The United States also stressed the need to avoid an escalation of the row as Japanese media reported Clinton told Japanese Foreign Minister Seiji Maehara in New York that the islands are covered by the Japan-US security treaty.
Clinton spokesman Philip Crowley later confirmed the US stance.
"We do believe that, because the Senkaku islands are under Japanese jurisdiction, that it is covered by the US-Japan security treaty. That said, we also stressed that we don't take a position on the sovereignty of the Senkaku islands."
Under the 1960 treaty, the United States is obliged to defend Japan against any attack on a territory under Tokyo's administration.
China's premier Wen Jiabao has threatened "further actions" if Japan does not release the trawler captain, who was detained September 7 by the Japanese coast guard near the islands in the East China Sea between Taiwan and Japan's Okinawa island.
China has summoned Japan's ambassador five times, demanded the release of the boat's captain and scrapped talks on joint exploration of a gas field near the disputed islands known as the Dadirectlyioyu islands in China.
Meanwhile Friday in a moved ramping up the dispute, China held four Japanese nationals for entering a restricted military zone and "illegally filming defense targets", according to China's Xinhua news agency.
In meeting with Maehara, Clinton sought to "encourage dialogue and (voiced) hope that the issue can be resolved soon," Crowley said, adding that Japan-China ties "are vitally important to regional stability."
Maehara told the chief US diplomat that Tokyo is trying to resolve the row based on its legal process and international law, Crowley told reporters after the meeting on the sidelines of the UN General Assembly in New York.
"We are not mediating per se.

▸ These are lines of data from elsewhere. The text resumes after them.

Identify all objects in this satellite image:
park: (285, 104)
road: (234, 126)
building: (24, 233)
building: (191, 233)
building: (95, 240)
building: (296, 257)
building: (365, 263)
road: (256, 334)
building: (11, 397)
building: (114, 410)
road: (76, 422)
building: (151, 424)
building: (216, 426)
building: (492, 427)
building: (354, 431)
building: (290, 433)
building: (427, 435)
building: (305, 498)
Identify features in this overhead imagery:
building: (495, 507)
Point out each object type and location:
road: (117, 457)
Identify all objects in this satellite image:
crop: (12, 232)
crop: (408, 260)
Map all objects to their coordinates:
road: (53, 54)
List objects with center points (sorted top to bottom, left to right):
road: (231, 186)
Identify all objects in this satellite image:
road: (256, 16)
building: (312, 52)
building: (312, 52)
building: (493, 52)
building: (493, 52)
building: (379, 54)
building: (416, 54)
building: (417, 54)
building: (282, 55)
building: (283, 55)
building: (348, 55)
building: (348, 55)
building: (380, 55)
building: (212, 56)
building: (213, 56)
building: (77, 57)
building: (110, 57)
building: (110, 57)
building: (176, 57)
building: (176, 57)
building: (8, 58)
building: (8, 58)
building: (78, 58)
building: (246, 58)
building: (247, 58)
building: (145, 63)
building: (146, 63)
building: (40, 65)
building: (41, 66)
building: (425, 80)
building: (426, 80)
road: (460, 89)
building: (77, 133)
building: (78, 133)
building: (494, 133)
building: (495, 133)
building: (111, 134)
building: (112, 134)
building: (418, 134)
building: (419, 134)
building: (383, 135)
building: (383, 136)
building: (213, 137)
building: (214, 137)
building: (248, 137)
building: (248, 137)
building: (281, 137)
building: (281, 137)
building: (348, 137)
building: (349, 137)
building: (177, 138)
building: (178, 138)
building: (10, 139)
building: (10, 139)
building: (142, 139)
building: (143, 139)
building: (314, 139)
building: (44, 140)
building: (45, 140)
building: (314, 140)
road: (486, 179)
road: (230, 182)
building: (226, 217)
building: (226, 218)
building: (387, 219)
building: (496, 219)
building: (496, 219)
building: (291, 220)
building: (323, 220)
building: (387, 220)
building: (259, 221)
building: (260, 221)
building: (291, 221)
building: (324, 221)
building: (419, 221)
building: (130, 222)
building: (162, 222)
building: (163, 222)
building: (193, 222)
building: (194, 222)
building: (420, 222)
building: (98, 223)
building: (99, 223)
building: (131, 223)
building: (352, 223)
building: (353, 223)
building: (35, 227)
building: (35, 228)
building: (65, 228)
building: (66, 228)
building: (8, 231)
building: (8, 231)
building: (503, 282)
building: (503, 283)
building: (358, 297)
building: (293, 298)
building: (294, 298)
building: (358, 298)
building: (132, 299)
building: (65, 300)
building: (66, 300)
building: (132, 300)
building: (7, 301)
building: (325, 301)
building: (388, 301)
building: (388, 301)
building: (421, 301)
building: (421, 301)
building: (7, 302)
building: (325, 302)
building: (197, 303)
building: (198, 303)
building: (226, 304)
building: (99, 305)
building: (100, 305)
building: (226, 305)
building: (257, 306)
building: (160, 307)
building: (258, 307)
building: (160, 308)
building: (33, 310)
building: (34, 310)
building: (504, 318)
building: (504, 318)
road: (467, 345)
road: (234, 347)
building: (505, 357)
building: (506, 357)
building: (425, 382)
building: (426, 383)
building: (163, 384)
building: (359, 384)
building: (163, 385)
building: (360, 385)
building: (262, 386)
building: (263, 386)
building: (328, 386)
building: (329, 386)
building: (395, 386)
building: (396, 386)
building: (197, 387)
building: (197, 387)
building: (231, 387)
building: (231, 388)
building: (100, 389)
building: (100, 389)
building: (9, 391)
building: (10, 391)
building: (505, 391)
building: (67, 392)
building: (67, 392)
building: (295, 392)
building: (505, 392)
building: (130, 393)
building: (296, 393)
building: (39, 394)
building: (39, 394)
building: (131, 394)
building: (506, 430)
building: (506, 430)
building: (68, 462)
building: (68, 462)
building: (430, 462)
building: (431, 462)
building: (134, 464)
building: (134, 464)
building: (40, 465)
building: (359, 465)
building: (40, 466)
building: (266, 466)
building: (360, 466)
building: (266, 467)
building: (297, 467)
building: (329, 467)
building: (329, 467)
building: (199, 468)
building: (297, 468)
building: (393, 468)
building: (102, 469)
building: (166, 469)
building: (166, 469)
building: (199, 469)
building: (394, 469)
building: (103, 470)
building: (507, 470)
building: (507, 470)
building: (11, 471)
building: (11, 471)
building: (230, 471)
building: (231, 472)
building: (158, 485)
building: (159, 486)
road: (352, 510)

We have not been asked to play a particular role," he said, adding that this is an an issue two "mature countries" like China and Japan are "fully capable of resolving."
"Our sense is that neither side wants to see this situation escalate to the point that has long-term regional impact," Crowley said.
He added: "We continue to encourage both sides to do everything to resolve it and certainly not to escalate it."
US President Barack Obama met Japanese Prime Minister Naoto Kan in New York, hours after holding talks with China's Premier Wen Jiabao, amid the heightened tensions between Tokyo and Beijing.
Obama said the US-Japan alliance was a "cornerstone" of global security, as his top White House policy aide Jeff Bader said Washington hoped the Japan-China dispute could be resolved peacefully.
"These two countries have a history with each other, there are nationalist sentiments in both countries that can be stirred up should the problem stagnate," Bader said.
"We do want to see calm and restraint on both sides, we do want to see them resolve it diplomatically soon."
When Obama met Wen, the president did not raise the East China Sea incident, though he did say Washington supported solving China's other territorial rows with Asian nations in the South China Sea through negotiations.
Maehara's press secretary Satoru Satoh told AFP late Wednesday that Japan wants to communicate with China but that no meetings are planned yet between Japanese and Chinese officials in New York.